Sunday, April 19, 2009


I have been off watching cricket for a number of years now. The days of following every match and tournament are long gone. But today in a cricket stadium in South Africa, an event so out of the blue has occurred that I have to write about it.

Of all the cricketers in the world, Rahul Dravid has won the Man of the Match in a 20-20 match. For all those unfamiliar with the sport of cricket, it's the equivalent of Beethoven winning the MTV Music Awards Rap Album of the Year. I am quite thrilled about this unexpected event even though I couldn't watch the match between the Rajasthan Royals and the Bangalore Royal Challengers (Dravid's team) being posted here in the cricket ignorant country of the USA. Another old tiger roared today in the form of Anil Kumble, but it was definitely Dravid's day!

Dravid has never been my favourite player in terms of watching him play but there is no denying the Wall of support that he has been for the Indian cricket team. Always a team man to the core, his impeccable technique may be a drag to watch sometimes but God knows there is no member more essential to a team's composition than a monolithic shock absorber like Dravid. Some critics tend to jeer at him for not being able to win games on his own but then that's foolish because you're forgetting his brilliant match winning 233 in Adelaide 2004 and countless other occasions especially on foreign soil when he was really the Wall between victory and defeat. He is one of the rare players who displays a street fighter's grit at the batting crease yet is a quiet, soft spoken man off the field unlike most others who play similar roles as his.  
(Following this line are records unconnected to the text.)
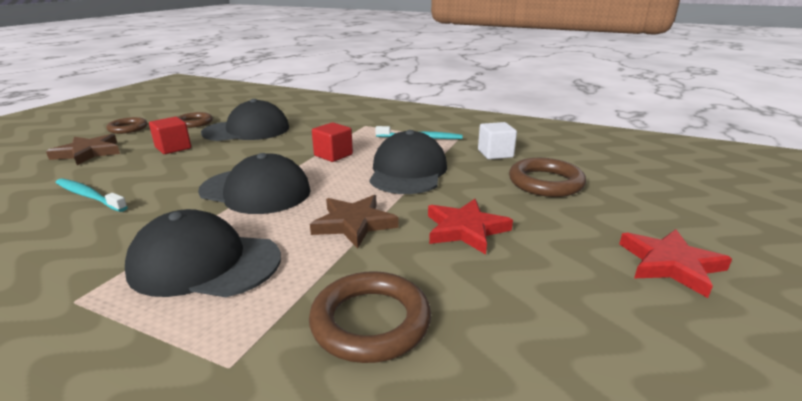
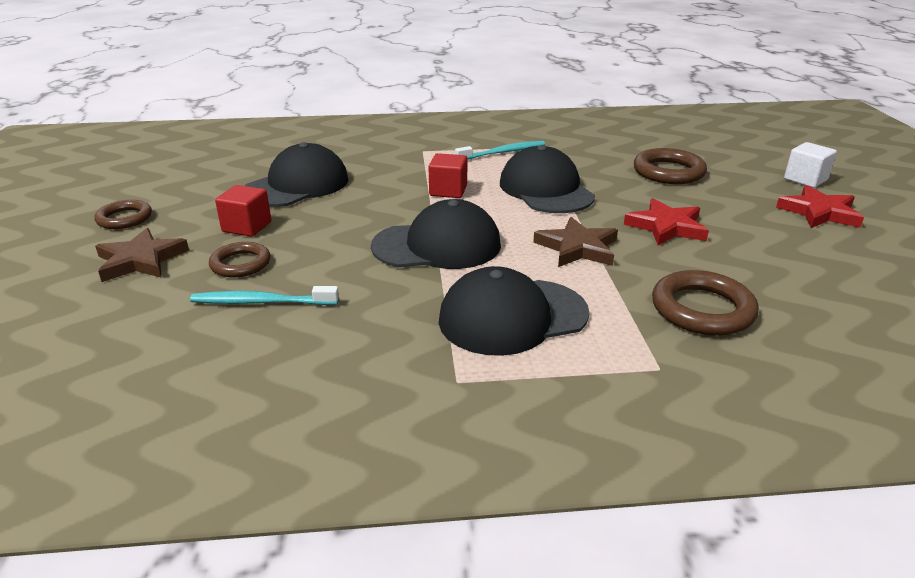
camera: 30 degrees left, 5 degrees up
(194, 123) = (206, 191): brown ring -> brown ring (240, 264)
(495, 154) = (593, 154): white cube -> white cube (805, 179)

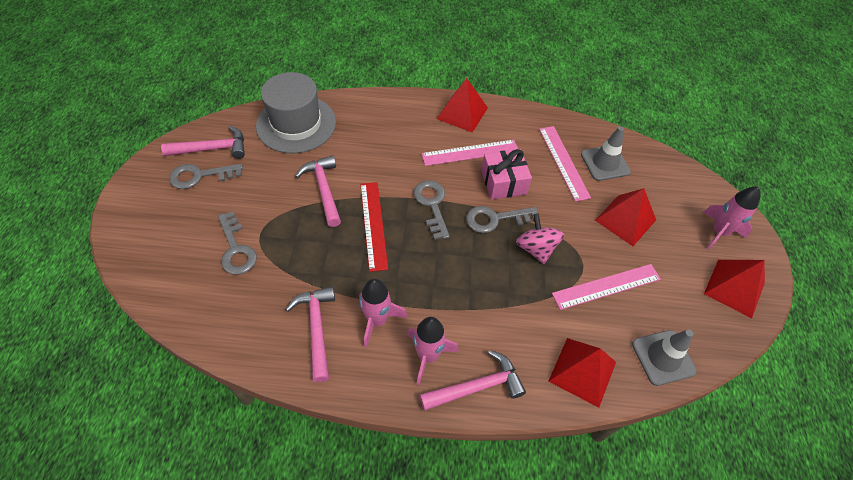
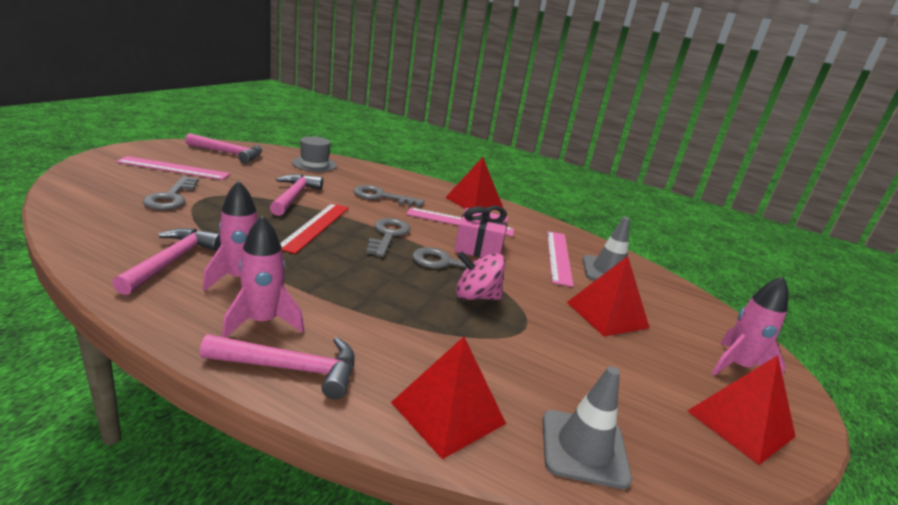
camera: 20 degrees right, 30 degrees down
(200, 176) = (199, 160): grey key -> grey key (382, 197)
(296, 124) = (314, 164): grey hat -> grey hat, size x0.56
(536, 248) = (476, 296): pink spinning top -> pink spinning top turned 90 degrees counterclockwise
(606, 286) = (544, 353): pink ruler -> pink ruler (174, 168)

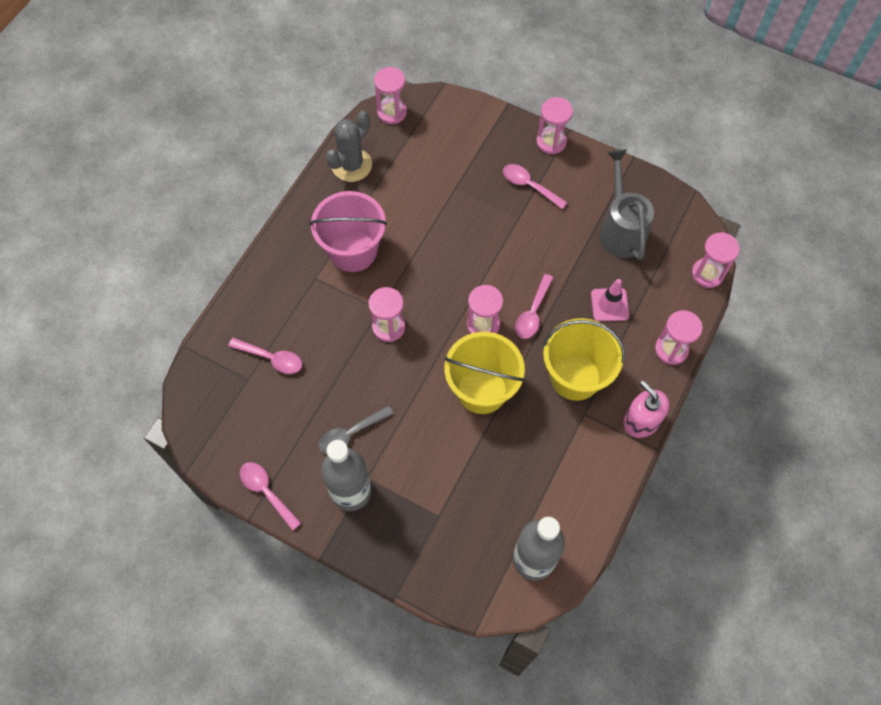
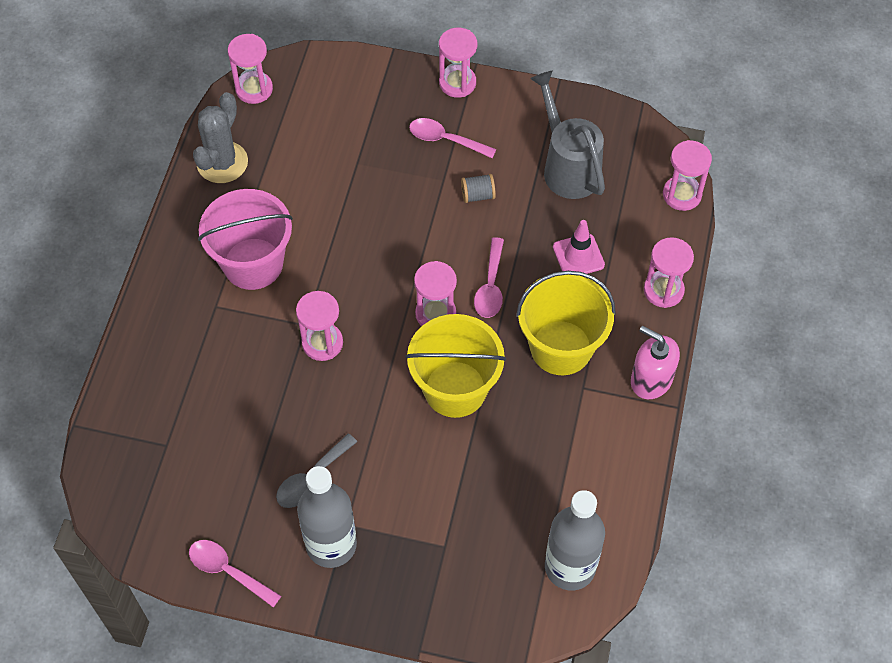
camera: 15 degrees left, 5 degrees down
(271, 358) = (188, 413): pink spoon -> none
(542, 236) = (478, 195): none -> grey spool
But 20-20? The extreme form of cricket where balls spent more time outside the boundary ropes than inside and the blind slog is actually the most effective shot! Dravid's game of perfection and patience has its calling but little did I expect him to pull this stunt off in the rapid-fire version of cricket. This may just be a one off event but it's nice to see hard-workers like him get rewarded. Flamboyance may not be his thing but he has quietly worked his way through mindless criticism and undeserved hatred (post Ganguly's removal as captain) to establish himself. It's tough to find appreciation for textbook batting techniques in the midst of dazzling colleagues like Ganguly, Tendulkar, Laxman and Yuvraj but I feel that Dravid never really sought that. He is trained and focussed on his job to be "The Wall", the final soldier sword drawn to hold his ground before the castle falls. It's quite heartening to see such men get some attention going their way at least once in a while, unasked for but definitely not undeserved.